5.41 For example, they go to and are active within their church community, and [G] attends a school where he has positive relationships with his peers and teachers.
5.42 If [G] were to live in Ghana, he would lose relationships in exchange for a life far more unstable, inconsistent and it would be lacking the security currently afforded him here as a British child living here with both is parents.
5.43 In order for [G] to have the best possible outcomes in life, he needs emotional stability and good network of support. His family, friends and church community provides both of these for him, so [G's] development in these areas would likely be impaired and his development negatively impacted if he were expected to go to Ghana with his father.

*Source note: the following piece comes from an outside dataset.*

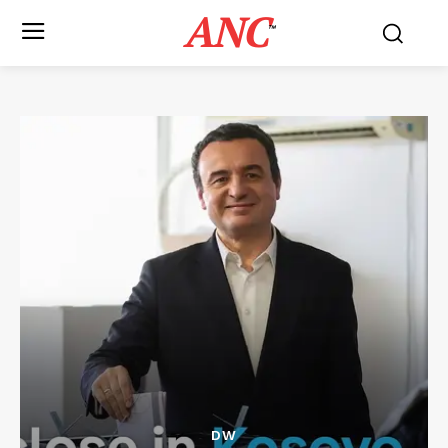
ANC
™
DW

5.44 Having worked with numerous families over the past four years in similar situations to that of [G] and his family, it is my experience that communication by use of modern social media would be grossly inadequate to repairing attachment fractures caused by separation. It is also an ineffective method for families to develop enough interpersonal interaction that maintains their relationship to the quality required for it to be of benefit to the child.
5.45 It is imperative that any decision being made about [G] does not prejudice his welfare but rather makes his welfare of paramount concern.
5.46 For these reasons, it is my view that it would be inappropriate for [G] to move to Ghana because it would not be in his best interest or for his ongoing development.